本文翻译自:Order Bars in ggplot2 bar graph
I am trying to make a bar graph where the largest bar would be nearest to the y axis and the shortest bar would be furthest. 我正在尝试制作条形图,其中最大的条形图最接近y轴,而最短的条形图最远。 So this is kind of like the Table I have 所以这有点像我的桌子
Name Position
1 James Goalkeeper
2 Frank Goalkeeper
3 Jean Defense
4 Steve Defense
5 John Defense
6 Tim Striker
So I am trying to build a bar graph that would show the number of players according to position 所以我正在尝试建立一个条形图,以根据位置显示玩家数量
p <- ggplot(theTable, aes(x = Position)) + geom_bar(binwidth = 1)
but the graph shows the goalkeeper bar first then the defense, and finally the striker one. 但是该图首先显示了守门员栏,然后是防守方,最后是前锋。 I would want the graph to be ordered so that the defense bar is closest to the y axis, the goalkeeper one, and finally the striker one. 我希望对图表进行排序,以使防守杆最接近y轴,守门员最接近,前锋最接近。 Thanks 谢谢
#1楼
参考:https://stackoom.com/question/lR0X/ggplot-条形图中的订购条
#2楼
Using scale_x_discrete (limits = ...)
to specify the order of bars. 使用scale_x_discrete (limits = ...)
指定条形顺序。
positions <- c("Goalkeeper", "Defense", "Striker")
p <- ggplot(theTable, aes(x = Position)) + scale_x_discrete(limits = positions)
#3楼
I think the already provided solutions are overly verbose. 我认为已经提供的解决方案过于冗长。 A more concise way to do a frequency sorted barplot with ggplot is 使用ggplot进行频率排序的条形图的一种更简洁的方法是
ggplot(theTable, aes(x=reorder(Position, -table(Position)[Position]))) + geom_bar()

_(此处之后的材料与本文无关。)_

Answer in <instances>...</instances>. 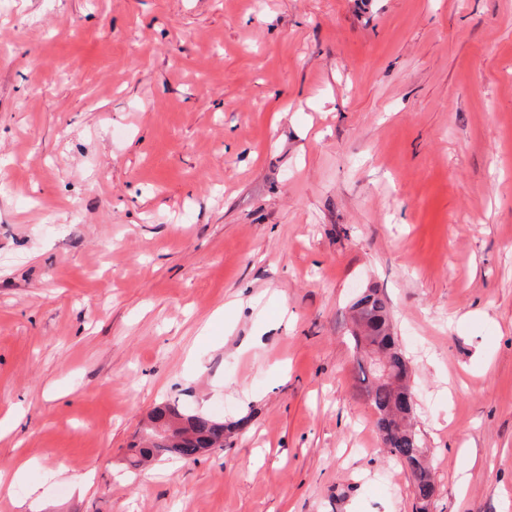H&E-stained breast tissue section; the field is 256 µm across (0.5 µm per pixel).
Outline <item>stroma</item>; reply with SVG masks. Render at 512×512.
<instances>
[{
	"label": "stroma",
	"mask_w": 512,
	"mask_h": 512,
	"mask_svg": "<svg viewBox=\"0 0 512 512\" xmlns=\"http://www.w3.org/2000/svg\"><path fill=\"white\" fill-rule=\"evenodd\" d=\"M370 289L434 512H512V0L0 10V512H416ZM162 404L223 447L127 470ZM360 304L366 307L361 311H356ZM354 323L356 325L355 336L351 335L353 349L356 351L360 341H371L377 343L380 347H388L389 359L395 367H402L406 362V357L397 346L396 336H392L388 319L387 302L378 296L375 290L366 294L359 302L353 306ZM382 316L387 318L386 321ZM404 355V356H403ZM369 361L376 373V381L384 385L390 392L397 393L404 384L400 374L391 367L385 351L366 350ZM357 374L358 383L366 398L362 396L373 409L378 413L385 412L401 421V432L396 434L389 442L387 451L392 458L400 462L405 468L406 463L416 460L417 470L411 477L409 476V480L417 506L419 500L427 499L431 495L434 483L430 470L424 464L427 457L426 451L412 422L414 410H402L397 406L390 393L380 388H374L368 378L367 369L361 361H357ZM417 454H419L418 458Z\"/></svg>",
	"instance_id": "obj_1"
}]
</instances>
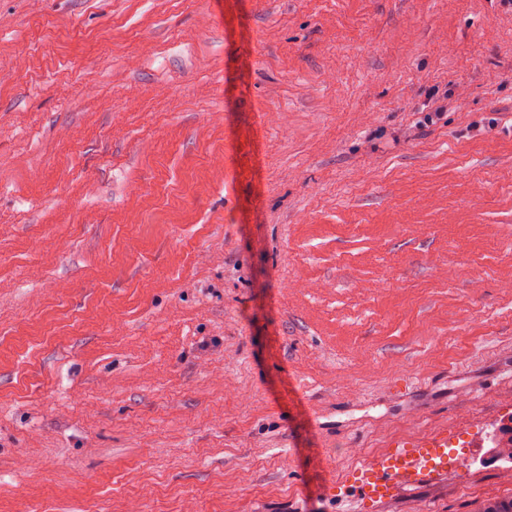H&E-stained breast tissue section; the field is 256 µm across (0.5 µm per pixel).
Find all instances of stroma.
I'll return each instance as SVG.
<instances>
[{"label": "stroma", "instance_id": "obj_1", "mask_svg": "<svg viewBox=\"0 0 512 512\" xmlns=\"http://www.w3.org/2000/svg\"><path fill=\"white\" fill-rule=\"evenodd\" d=\"M510 111L504 0H0V512L512 497ZM448 467V429L429 435H412L388 443L361 467L336 478V495L356 500L366 511L378 510L398 491L421 482L444 478L454 488L468 466Z\"/></svg>", "mask_w": 512, "mask_h": 512}]
</instances>
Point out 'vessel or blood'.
<instances>
[{
    "label": "vessel or blood",
    "mask_w": 512,
    "mask_h": 512,
    "mask_svg": "<svg viewBox=\"0 0 512 512\" xmlns=\"http://www.w3.org/2000/svg\"><path fill=\"white\" fill-rule=\"evenodd\" d=\"M448 473V433L412 435L387 444L365 464L338 477V497L377 512L398 491Z\"/></svg>",
    "instance_id": "1"
}]
</instances>
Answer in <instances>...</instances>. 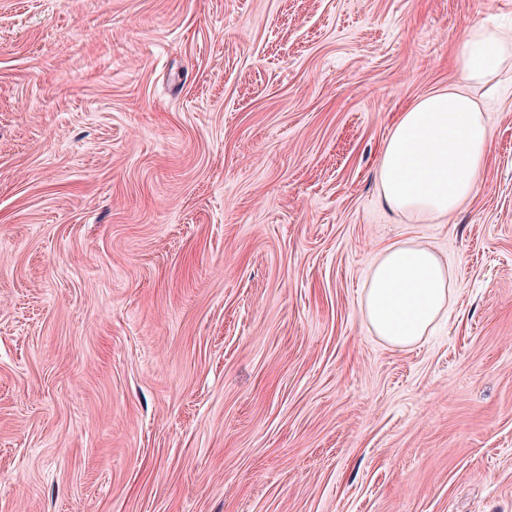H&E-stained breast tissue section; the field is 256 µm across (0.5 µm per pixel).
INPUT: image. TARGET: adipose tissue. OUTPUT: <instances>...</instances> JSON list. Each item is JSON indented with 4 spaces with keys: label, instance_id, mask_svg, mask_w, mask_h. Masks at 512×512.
<instances>
[{
    "label": "adipose tissue",
    "instance_id": "ef3b65f1",
    "mask_svg": "<svg viewBox=\"0 0 512 512\" xmlns=\"http://www.w3.org/2000/svg\"><path fill=\"white\" fill-rule=\"evenodd\" d=\"M462 84L432 91L397 115L378 170L388 209L417 221L439 220L474 195L492 142V126L474 97L512 61V29L478 20L454 49ZM451 272L428 244L386 247L372 265L362 314L386 343L406 347L429 334L448 310Z\"/></svg>",
    "mask_w": 512,
    "mask_h": 512
}]
</instances>
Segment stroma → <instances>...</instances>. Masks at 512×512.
Listing matches in <instances>:
<instances>
[{"instance_id": "1", "label": "stroma", "mask_w": 512, "mask_h": 512, "mask_svg": "<svg viewBox=\"0 0 512 512\" xmlns=\"http://www.w3.org/2000/svg\"><path fill=\"white\" fill-rule=\"evenodd\" d=\"M512 0H0V512H512V68L445 221L401 109ZM453 302L361 313L390 244ZM364 293L361 311L375 335L406 347L427 336L448 311L453 282L432 247L407 240L382 251Z\"/></svg>"}]
</instances>
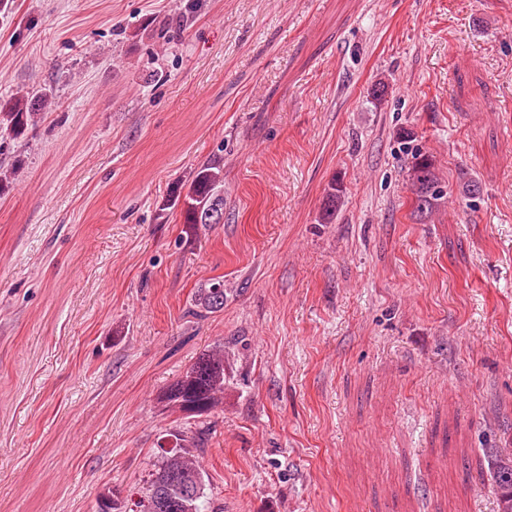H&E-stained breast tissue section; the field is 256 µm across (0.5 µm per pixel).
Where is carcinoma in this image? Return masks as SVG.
<instances>
[{
	"label": "carcinoma",
	"mask_w": 512,
	"mask_h": 512,
	"mask_svg": "<svg viewBox=\"0 0 512 512\" xmlns=\"http://www.w3.org/2000/svg\"><path fill=\"white\" fill-rule=\"evenodd\" d=\"M53 98L46 89H31L0 98V155L10 144L19 143L36 132L39 122L51 110ZM409 178L413 214H433L453 192L473 198L480 194L477 180L462 171L456 187L442 181L430 156L418 151L411 155ZM343 187L332 183L324 201V216H334ZM165 205L180 209L185 232L195 235L200 224L224 223V160L214 156L194 169L188 184L174 187ZM224 310V277L211 278L193 294V314L204 317ZM226 351L219 343L197 360L161 395L164 407L177 408L189 416L211 412L224 399ZM175 445L162 451L150 474L137 507L140 512H207L203 471L195 450L203 447L205 432L169 431ZM496 487L497 512H512V453L488 456Z\"/></svg>",
	"instance_id": "1"
}]
</instances>
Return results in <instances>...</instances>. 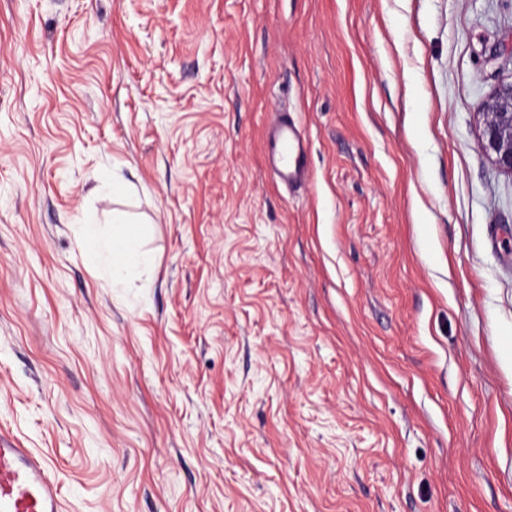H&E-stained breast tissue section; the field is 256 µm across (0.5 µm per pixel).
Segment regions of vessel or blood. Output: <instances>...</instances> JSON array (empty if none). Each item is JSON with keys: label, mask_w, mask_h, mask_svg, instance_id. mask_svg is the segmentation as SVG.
Returning a JSON list of instances; mask_svg holds the SVG:
<instances>
[{"label": "vessel or blood", "mask_w": 512, "mask_h": 512, "mask_svg": "<svg viewBox=\"0 0 512 512\" xmlns=\"http://www.w3.org/2000/svg\"><path fill=\"white\" fill-rule=\"evenodd\" d=\"M266 164L272 179L295 190L308 180V142L286 113L266 132ZM0 512H60V489L48 459L0 432Z\"/></svg>", "instance_id": "1"}]
</instances>
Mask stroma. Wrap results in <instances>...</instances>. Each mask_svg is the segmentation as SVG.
<instances>
[{
	"mask_svg": "<svg viewBox=\"0 0 512 512\" xmlns=\"http://www.w3.org/2000/svg\"><path fill=\"white\" fill-rule=\"evenodd\" d=\"M511 74L512 0H0V429L60 512H512ZM483 111L488 119L482 145L495 155V163L500 168L512 174V74L498 83ZM266 164L272 179L290 190L307 183L308 142L300 125L286 112L276 115L267 129ZM112 235L106 241L98 236L96 231L87 229L81 238V250L88 260L99 257L101 250L107 248L110 254L112 276L122 273L144 260L140 251L139 238L128 221L112 215Z\"/></svg>",
	"mask_w": 512,
	"mask_h": 512,
	"instance_id": "35a3bbf8",
	"label": "stroma"
}]
</instances>
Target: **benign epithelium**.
Instances as JSON below:
<instances>
[{"mask_svg": "<svg viewBox=\"0 0 512 512\" xmlns=\"http://www.w3.org/2000/svg\"><path fill=\"white\" fill-rule=\"evenodd\" d=\"M488 119L482 134L484 149L495 163L512 174V74L502 79L483 107Z\"/></svg>", "mask_w": 512, "mask_h": 512, "instance_id": "benign-epithelium-1", "label": "benign epithelium"}]
</instances>
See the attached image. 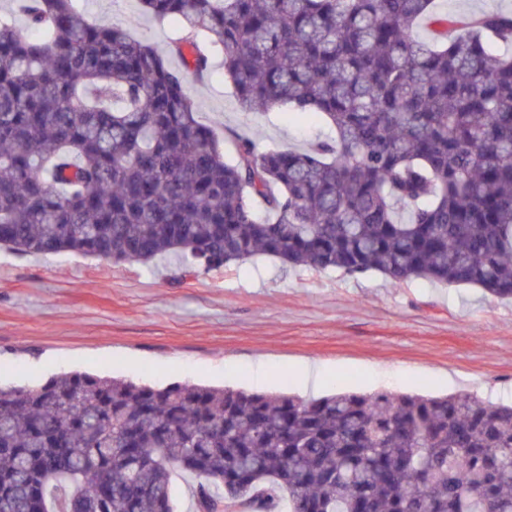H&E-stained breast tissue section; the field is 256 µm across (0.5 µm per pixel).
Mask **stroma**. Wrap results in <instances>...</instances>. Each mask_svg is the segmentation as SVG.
Returning <instances> with one entry per match:
<instances>
[{"label":"stroma","instance_id":"obj_1","mask_svg":"<svg viewBox=\"0 0 512 512\" xmlns=\"http://www.w3.org/2000/svg\"><path fill=\"white\" fill-rule=\"evenodd\" d=\"M90 23L122 25L180 66L177 28L139 0H74ZM201 122L225 156L235 140L301 149L321 122L286 110H241L214 52L205 81L188 78ZM325 376L302 388V364ZM156 386L202 383L300 397L334 391L471 394L512 400V301L469 286L422 279L392 287L380 274L285 268L256 256L186 272L172 259L142 265L80 254L34 255L0 247V384L31 386L70 371Z\"/></svg>","mask_w":512,"mask_h":512}]
</instances>
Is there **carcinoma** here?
<instances>
[{
    "mask_svg": "<svg viewBox=\"0 0 512 512\" xmlns=\"http://www.w3.org/2000/svg\"><path fill=\"white\" fill-rule=\"evenodd\" d=\"M169 67L72 0L0 21V247L221 269L377 272L512 299V12L434 0H141ZM426 22L433 41L416 28ZM249 112L321 117L306 149L224 161L187 75L211 49ZM265 206L259 217L254 202ZM512 512V404L337 392L303 400L86 372L0 387V512ZM434 9L441 14H478L512 11V0H436ZM196 480L189 475L177 474L175 477V494L178 503V512H194L192 490Z\"/></svg>",
    "mask_w": 512,
    "mask_h": 512,
    "instance_id": "obj_1",
    "label": "carcinoma"
}]
</instances>
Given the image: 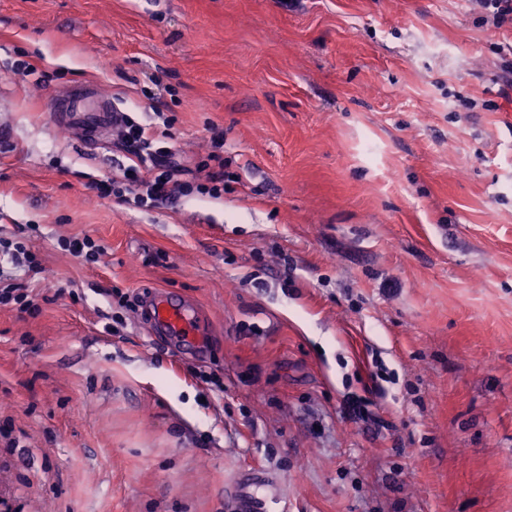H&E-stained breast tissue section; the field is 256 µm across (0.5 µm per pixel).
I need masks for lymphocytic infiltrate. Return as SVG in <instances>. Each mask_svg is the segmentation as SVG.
<instances>
[{
    "instance_id": "lymphocytic-infiltrate-1",
    "label": "lymphocytic infiltrate",
    "mask_w": 512,
    "mask_h": 512,
    "mask_svg": "<svg viewBox=\"0 0 512 512\" xmlns=\"http://www.w3.org/2000/svg\"><path fill=\"white\" fill-rule=\"evenodd\" d=\"M163 125L162 132L133 120L121 113V147L134 158L135 163L122 176L107 177L96 182L100 196L121 202H134L138 206L156 208L178 198L197 193L213 199L224 195V158L222 135L211 139L210 151L198 167L205 170V179L187 177L185 169L175 159L171 146L172 121L164 112L154 114ZM5 259L21 268L23 281L0 280V307L10 306L19 313L31 316L41 311L39 297L28 286L29 280L42 277L45 267L36 253L25 242L0 237V260Z\"/></svg>"
}]
</instances>
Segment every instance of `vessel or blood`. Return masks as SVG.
<instances>
[{
  "label": "vessel or blood",
  "instance_id": "1",
  "mask_svg": "<svg viewBox=\"0 0 512 512\" xmlns=\"http://www.w3.org/2000/svg\"><path fill=\"white\" fill-rule=\"evenodd\" d=\"M55 109L67 113L86 140H96L116 121L111 101L86 105L83 96H68L56 101ZM154 329L188 348L203 346L207 334L204 321L190 303H182L166 294H156L147 305ZM283 500L280 478L271 471L248 466L234 471L224 488L225 512H271Z\"/></svg>",
  "mask_w": 512,
  "mask_h": 512
}]
</instances>
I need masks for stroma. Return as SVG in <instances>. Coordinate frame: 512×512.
I'll return each mask as SVG.
<instances>
[{"mask_svg":"<svg viewBox=\"0 0 512 512\" xmlns=\"http://www.w3.org/2000/svg\"><path fill=\"white\" fill-rule=\"evenodd\" d=\"M511 55L477 0H0V235L50 298L0 308V512H224L249 464L288 512H512ZM89 85L185 169L223 131V198L100 197L116 134L53 110ZM61 250L69 252L87 264H95L105 252V247L99 240L90 235L74 238H61L58 240ZM7 259L21 268L25 279L42 278L45 267L36 253L30 250L24 241L2 238L0 236V260ZM147 313L154 329L188 348H201L208 334L204 321L187 301L181 303L166 293H157L148 302Z\"/></svg>","mask_w":512,"mask_h":512,"instance_id":"35a3bbf8","label":"stroma"}]
</instances>
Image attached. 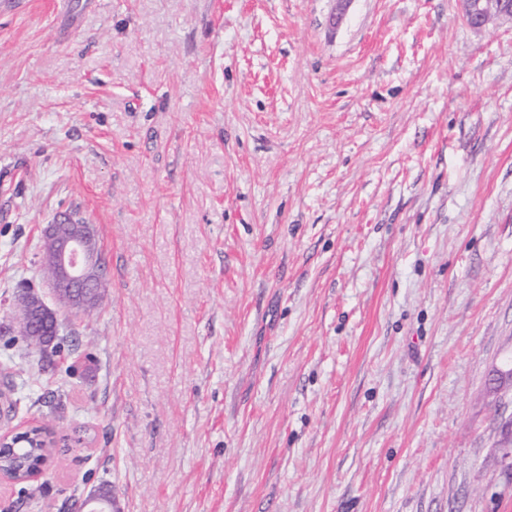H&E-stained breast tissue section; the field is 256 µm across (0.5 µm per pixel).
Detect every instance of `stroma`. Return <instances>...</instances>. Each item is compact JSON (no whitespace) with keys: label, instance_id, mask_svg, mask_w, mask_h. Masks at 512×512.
<instances>
[{"label":"stroma","instance_id":"35a3bbf8","mask_svg":"<svg viewBox=\"0 0 512 512\" xmlns=\"http://www.w3.org/2000/svg\"><path fill=\"white\" fill-rule=\"evenodd\" d=\"M0 0V323L96 227L74 353L0 335V512H512V19L462 0ZM464 16L476 30L486 27L498 17L512 18L511 0H462ZM22 434L20 432L15 431L12 428H3L1 426L0 429V467L3 466V460L1 456V448H13L11 455H14L15 459H25L27 462L32 458V452L34 448H27L25 445H19L18 448H15L17 443L21 441L23 438H20ZM14 439H17L16 441H13ZM49 443H45V446L42 448H37L40 450V453L33 457L32 460L29 461L27 464L25 470L27 468H35L40 460V456L43 454V451L45 448H49Z\"/></svg>","mask_w":512,"mask_h":512}]
</instances>
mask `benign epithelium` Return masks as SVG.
Listing matches in <instances>:
<instances>
[{
  "instance_id": "benign-epithelium-1",
  "label": "benign epithelium",
  "mask_w": 512,
  "mask_h": 512,
  "mask_svg": "<svg viewBox=\"0 0 512 512\" xmlns=\"http://www.w3.org/2000/svg\"><path fill=\"white\" fill-rule=\"evenodd\" d=\"M469 25L479 30L498 17L512 18V0H462ZM44 246L51 259L52 272L46 277L55 306L51 307L35 290L18 295L16 307L24 320L21 326L34 337L36 347L51 351L55 343L57 310L83 314L96 308L104 264L97 248L94 225L80 215L64 213L44 227ZM495 393L512 389V363L507 361L494 373ZM501 461L512 469V419L501 426Z\"/></svg>"
}]
</instances>
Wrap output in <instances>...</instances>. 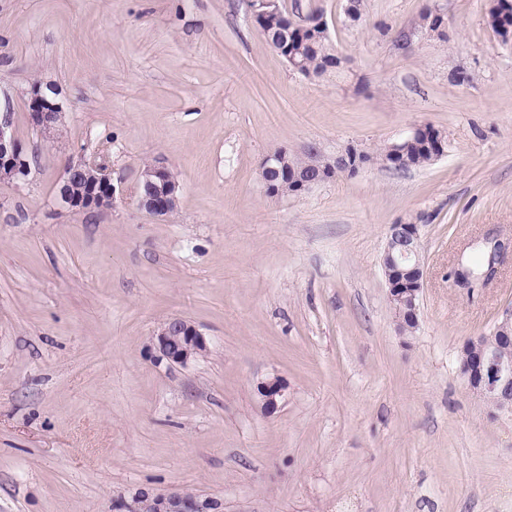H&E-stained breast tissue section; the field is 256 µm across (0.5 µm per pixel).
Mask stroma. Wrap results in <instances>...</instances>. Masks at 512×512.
<instances>
[{
    "mask_svg": "<svg viewBox=\"0 0 512 512\" xmlns=\"http://www.w3.org/2000/svg\"><path fill=\"white\" fill-rule=\"evenodd\" d=\"M281 4L323 16L346 78L294 71L250 0H0V113L30 162L0 181V512L180 488L222 512H512V416L459 373L464 341L512 310V250L479 293L448 277L486 233L512 241V42L488 0H363L356 25L346 0ZM427 6L445 38L419 30ZM36 86L63 106L46 135ZM424 123L447 143L425 167L265 193L275 149H377ZM102 150L112 206L63 207L66 165ZM147 163L178 176L168 217L134 200ZM419 217L405 335L381 259L390 225ZM173 317L204 358L159 359ZM262 400V408L266 414H274L285 395V384L278 377L268 378L257 385Z\"/></svg>",
    "mask_w": 512,
    "mask_h": 512,
    "instance_id": "35a3bbf8",
    "label": "stroma"
}]
</instances>
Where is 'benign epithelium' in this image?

It's similar to what Alex Brown suggested, but a bit shorter and works without an anynymous function definition. 它与Alex Brown的建议相似,但略短一些,并且无需任何函数定义即可工作。
Update 更新资料
I think my old solution was good at the time, but nowadays I'd rather use forcats::fct_infreq
which is sorting factor levels by frequency: 我认为当时我的旧解决方案很好,但是如今我更喜欢使用forcats::fct_infreq
,它按频率对因子水平进行排序:
require(forcats)
ggplot(theTable, aes(fct_infreq(Position))) + geom_bar()
#4楼
A simple dplyr based reordering of factors can solve this problem: 一个简单的基于dplyr的因子重排序可以解决此问题:
library(dplyr)
#reorder the table and reset the factor to that ordering
theTable %>%
group_by(Position) %>% # calculate the counts
summarize(counts = n()) %>%
arrange(-counts) %>% # sort by counts
mutate(Position = factor(Position, Position)) %>% # reset factor
ggplot(aes(x=Position, y=counts)) + # plot
geom_bar(stat="identity") # plot histogram
#5楼
I agree with zach that counting within dplyr is the best solution. 我同意zach的观点,在dplyr中进行计数是最好的解决方案。 I've found this to be the shortest version: 我发现这是最短的版本:
dplyr::count(theTable, Position) %>%
arrange(-n) %>%
mutate(Position = factor(Position, Position)) %>%
ggplot(aes(x=Position, y=n)) + geom_bar(stat="identity")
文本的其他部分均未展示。